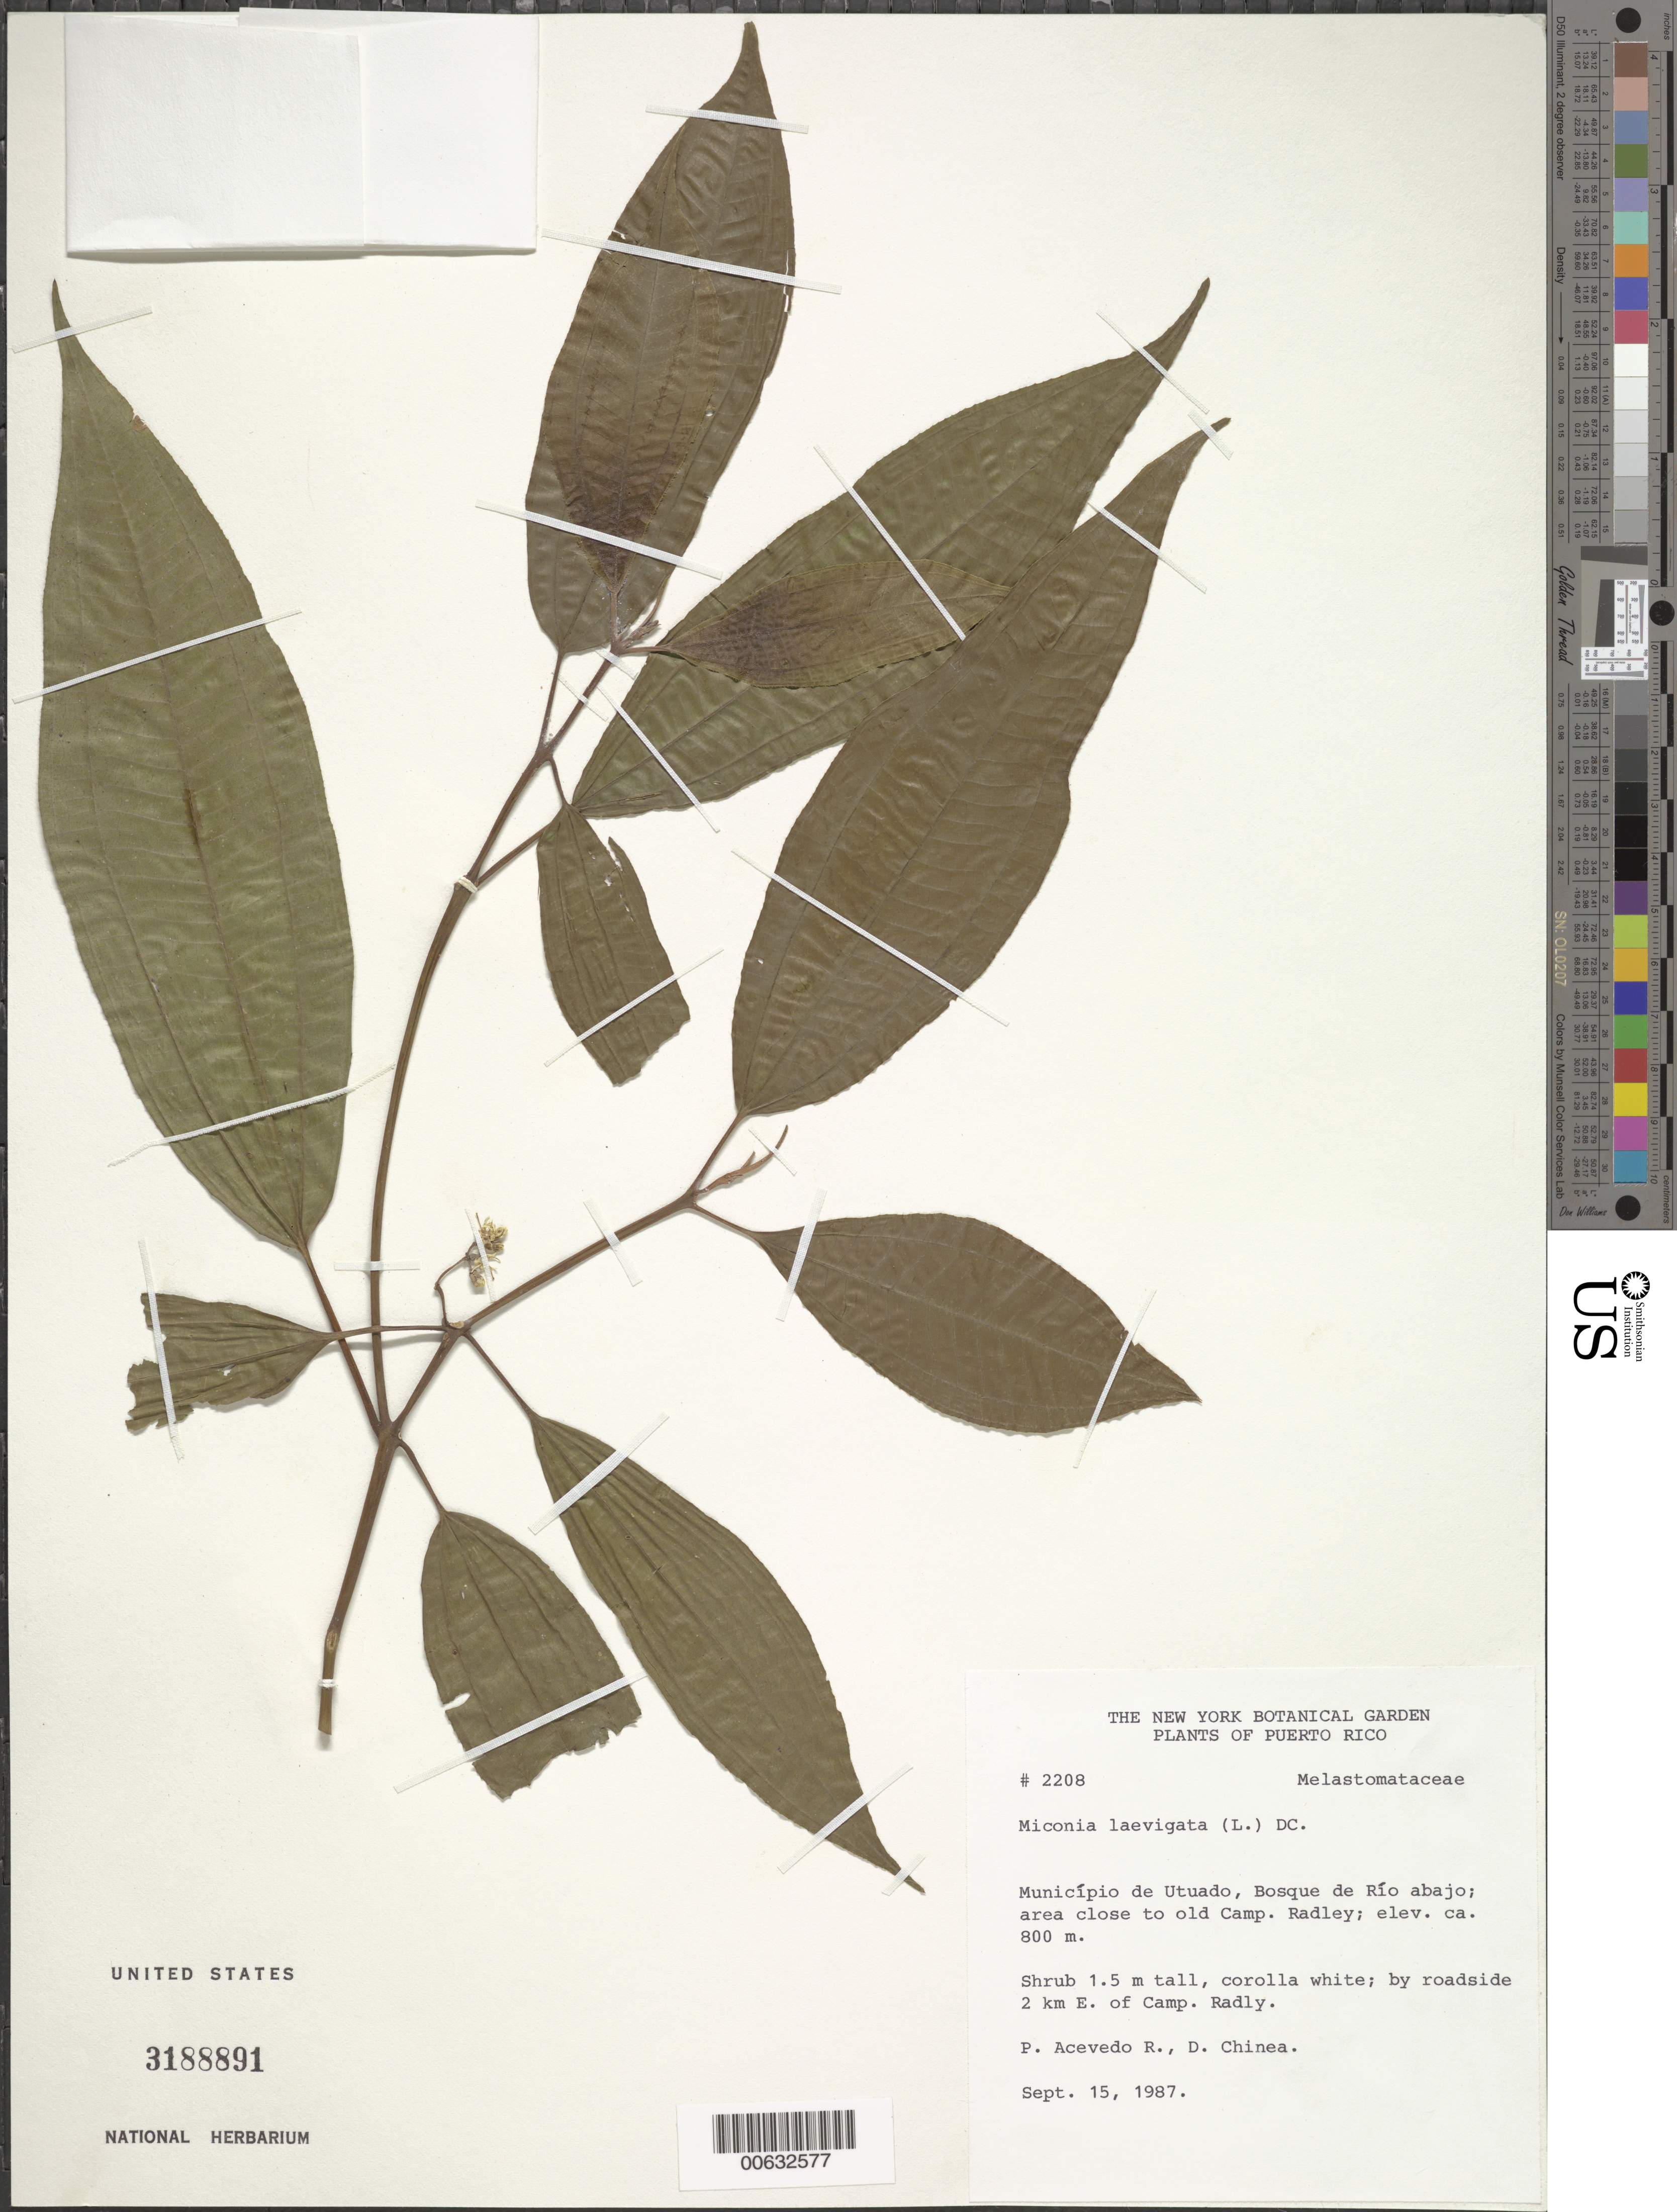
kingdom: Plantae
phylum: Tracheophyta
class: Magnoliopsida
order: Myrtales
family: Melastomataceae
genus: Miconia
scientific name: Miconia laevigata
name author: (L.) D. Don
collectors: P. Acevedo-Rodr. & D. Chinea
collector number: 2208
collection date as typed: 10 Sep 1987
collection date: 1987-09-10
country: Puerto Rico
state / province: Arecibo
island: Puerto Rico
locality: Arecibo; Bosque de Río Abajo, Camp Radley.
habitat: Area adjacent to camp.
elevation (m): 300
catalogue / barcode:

■ GIVEN EXERCISE ■
Copy every line of the entries above word for word, leaving out the pictures.

■ RESULT FOR THIS TASK ■
kingdom: Plantae
phylum: Tracheophyta
class: Magnoliopsida
order: Myrtales
family: Melastomataceae
genus: Miconia
scientific name: Miconia laevigata
name author: (L.) D. Don
collectors: P. Acevedo-Rodr. & D. Chinea
collector number: 2208
collection date as typed: 10 Sep 1987
collection date: 1987-09-10
country: Puerto Rico
state / province: Arecibo
island: Puerto Rico
locality: Arecibo; Bosque de Río Abajo, Camp Radley.
habitat: Area adjacent to camp.
elevation (m): 300
catalogue / barcode:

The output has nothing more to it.